REQUIREMENTS.
Print every line of the following records with no changes.

Records from a collection:
────────────────
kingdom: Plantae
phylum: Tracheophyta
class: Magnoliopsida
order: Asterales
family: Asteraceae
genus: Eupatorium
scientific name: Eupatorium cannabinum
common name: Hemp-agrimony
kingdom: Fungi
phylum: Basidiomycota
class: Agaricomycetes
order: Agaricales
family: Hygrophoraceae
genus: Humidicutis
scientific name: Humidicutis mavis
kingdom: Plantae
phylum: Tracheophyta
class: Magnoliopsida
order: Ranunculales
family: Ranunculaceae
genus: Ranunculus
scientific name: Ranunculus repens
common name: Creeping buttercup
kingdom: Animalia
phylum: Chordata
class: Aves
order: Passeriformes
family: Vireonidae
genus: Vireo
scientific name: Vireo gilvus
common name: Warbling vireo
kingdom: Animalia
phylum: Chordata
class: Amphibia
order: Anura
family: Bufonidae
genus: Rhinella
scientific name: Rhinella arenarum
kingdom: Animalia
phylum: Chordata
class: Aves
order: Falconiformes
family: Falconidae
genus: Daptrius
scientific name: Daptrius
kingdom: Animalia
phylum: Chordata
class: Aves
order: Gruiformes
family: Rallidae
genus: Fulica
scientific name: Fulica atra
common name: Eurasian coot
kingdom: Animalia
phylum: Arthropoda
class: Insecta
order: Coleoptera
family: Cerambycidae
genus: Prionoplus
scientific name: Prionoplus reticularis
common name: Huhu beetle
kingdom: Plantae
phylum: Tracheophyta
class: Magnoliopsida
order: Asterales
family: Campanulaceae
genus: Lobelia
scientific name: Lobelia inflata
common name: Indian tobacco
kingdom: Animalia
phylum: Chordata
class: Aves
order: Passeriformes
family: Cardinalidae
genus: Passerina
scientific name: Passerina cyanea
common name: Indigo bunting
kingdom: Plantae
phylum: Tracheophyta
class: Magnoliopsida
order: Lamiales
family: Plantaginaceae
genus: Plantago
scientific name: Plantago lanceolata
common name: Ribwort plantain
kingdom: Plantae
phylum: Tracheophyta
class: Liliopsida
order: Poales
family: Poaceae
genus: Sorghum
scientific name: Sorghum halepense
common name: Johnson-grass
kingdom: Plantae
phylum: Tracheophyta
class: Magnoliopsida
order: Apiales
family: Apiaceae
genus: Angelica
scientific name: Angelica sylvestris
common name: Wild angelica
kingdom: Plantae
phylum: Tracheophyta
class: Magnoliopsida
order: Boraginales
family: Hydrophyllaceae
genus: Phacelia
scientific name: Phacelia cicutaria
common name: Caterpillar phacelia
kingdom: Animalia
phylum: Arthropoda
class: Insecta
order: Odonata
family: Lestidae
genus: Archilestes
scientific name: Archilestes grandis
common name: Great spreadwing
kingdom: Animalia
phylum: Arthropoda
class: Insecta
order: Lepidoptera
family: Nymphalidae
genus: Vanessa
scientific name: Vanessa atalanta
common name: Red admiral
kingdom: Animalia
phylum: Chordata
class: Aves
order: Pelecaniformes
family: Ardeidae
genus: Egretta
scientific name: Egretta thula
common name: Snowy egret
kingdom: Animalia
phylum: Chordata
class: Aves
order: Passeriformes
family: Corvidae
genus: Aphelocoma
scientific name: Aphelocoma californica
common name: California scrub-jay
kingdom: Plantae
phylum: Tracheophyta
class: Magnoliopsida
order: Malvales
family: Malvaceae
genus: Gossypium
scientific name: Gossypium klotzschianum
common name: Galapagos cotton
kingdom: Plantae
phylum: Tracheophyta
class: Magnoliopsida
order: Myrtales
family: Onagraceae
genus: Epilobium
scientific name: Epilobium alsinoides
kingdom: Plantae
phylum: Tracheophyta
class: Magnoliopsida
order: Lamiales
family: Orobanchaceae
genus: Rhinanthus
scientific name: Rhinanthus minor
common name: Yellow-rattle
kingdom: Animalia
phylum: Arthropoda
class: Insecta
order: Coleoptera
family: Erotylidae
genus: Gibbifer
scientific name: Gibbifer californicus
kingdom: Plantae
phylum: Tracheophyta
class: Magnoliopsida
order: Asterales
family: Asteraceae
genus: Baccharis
────────────────
EXERCISE SOLUTION.
kingdom: Plantae
phylum: Tracheophyta
class: Magnoliopsida
order: Asterales
family: Asteraceae
genus: Eupatorium
scientific name: Eupatorium cannabinum
common name: Hemp-agrimony
kingdom: Fungi
phylum: Basidiomycota
class: Agaricomycetes
order: Agaricales
family: Hygrophoraceae
genus: Humidicutis
scientific name: Humidicutis mavis
kingdom: Plantae
phylum: Tracheophyta
class: Magnoliopsida
order: Ranunculales
family: Ranunculaceae
genus: Ranunculus
scientific name: Ranunculus repens
common name: Creeping buttercup
kingdom: Animalia
phylum: Chordata
class: Aves
order: Passeriformes
family: Vireonidae
genus: Vireo
scientific name: Vireo gilvus
common name: Warbling vireo
kingdom: Animalia
phylum: Chordata
class: Amphibia
order: Anura
family: Bufonidae
genus: Rhinella
scientific name: Rhinella arenarum
kingdom: Animalia
phylum: Chordata
class: Aves
order: Falconiformes
family: Falconidae
genus: Daptrius
scientific name: Daptrius
kingdom: Animalia
phylum: Chordata
class: Aves
order: Gruiformes
family: Rallidae
genus: Fulica
scientific name: Fulica atra
common name: Eurasian coot
kingdom: Animalia
phylum: Arthropoda
class: Insecta
order: Coleoptera
family: Cerambycidae
genus: Prionoplus
scientific name: Prionoplus reticularis
common name: Huhu beetle
kingdom: Plantae
phylum: Tracheophyta
class: Magnoliopsida
order: Asterales
family: Campanulaceae
genus: Lobelia
scientific name: Lobelia inflata
common name: Indian tobacco
kingdom: Animalia
phylum: Chordata
class: Aves
order: Passeriformes
family: Cardinalidae
genus: Passerina
scientific name: Passerina cyanea
common name: Indigo bunting
kingdom: Plantae
phylum: Tracheophyta
class: Magnoliopsida
order: Lamiales
family: Plantaginaceae
genus: Plantago
scientific name: Plantago lanceolata
common name: Ribwort plantain
kingdom: Plantae
phylum: Tracheophyta
class: Liliopsida
order: Poales
family: Poaceae
genus: Sorghum
scientific name: Sorghum halepense
common name: Johnson-grass
kingdom: Plantae
phylum: Tracheophyta
class: Magnoliopsida
order: Apiales
family: Apiaceae
genus: Angelica
scientific name: Angelica sylvestris
common name: Wild angelica
kingdom: Plantae
phylum: Tracheophyta
class: Magnoliopsida
order: Boraginales
family: Hydrophyllaceae
genus: Phacelia
scientific name: Phacelia cicutaria
common name: Caterpillar phacelia
kingdom: Animalia
phylum: Arthropoda
class: Insecta
order: Odonata
family: Lestidae
genus: Archilestes
scientific name: Archilestes grandis
common name: Great spreadwing
kingdom: Animalia
phylum: Arthropoda
class: Insecta
order: Lepidoptera
family: Nymphalidae
genus: Vanessa
scientific name: Vanessa atalanta
common name: Red admiral
kingdom: Animalia
phylum: Chordata
class: Aves
order: Pelecaniformes
family: Ardeidae
genus: Egretta
scientific name: Egretta thula
common name: Snowy egret
kingdom: Animalia
phylum: Chordata
class: Aves
order: Passeriformes
family: Corvidae
genus: Aphelocoma
scientific name: Aphelocoma californica
common name: California scrub-jay
kingdom: Plantae
phylum: Tracheophyta
class: Magnoliopsida
order: Malvales
family: Malvaceae
genus: Gossypium
scientific name: Gossypium klotzschianum
common name: Galapagos cotton
kingdom: Plantae
phylum: Tracheophyta
class: Magnoliopsida
order: Myrtales
family: Onagraceae
genus: Epilobium
scientific name: Epilobium alsinoides
kingdom: Plantae
phylum: Tracheophyta
class: Magnoliopsida
order: Lamiales
family: Orobanchaceae
genus: Rhinanthus
scientific name: Rhinanthus minor
common name: Yellow-rattle
kingdom: Animalia
phylum: Arthropoda
class: Insecta
order: Coleoptera
family: Erotylidae
genus: Gibbifer
scientific name: Gibbifer californicus
kingdom: Plantae
phylum: Tracheophyta
class: Magnoliopsida
order: Asterales
family: Asteraceae
genus: Baccharis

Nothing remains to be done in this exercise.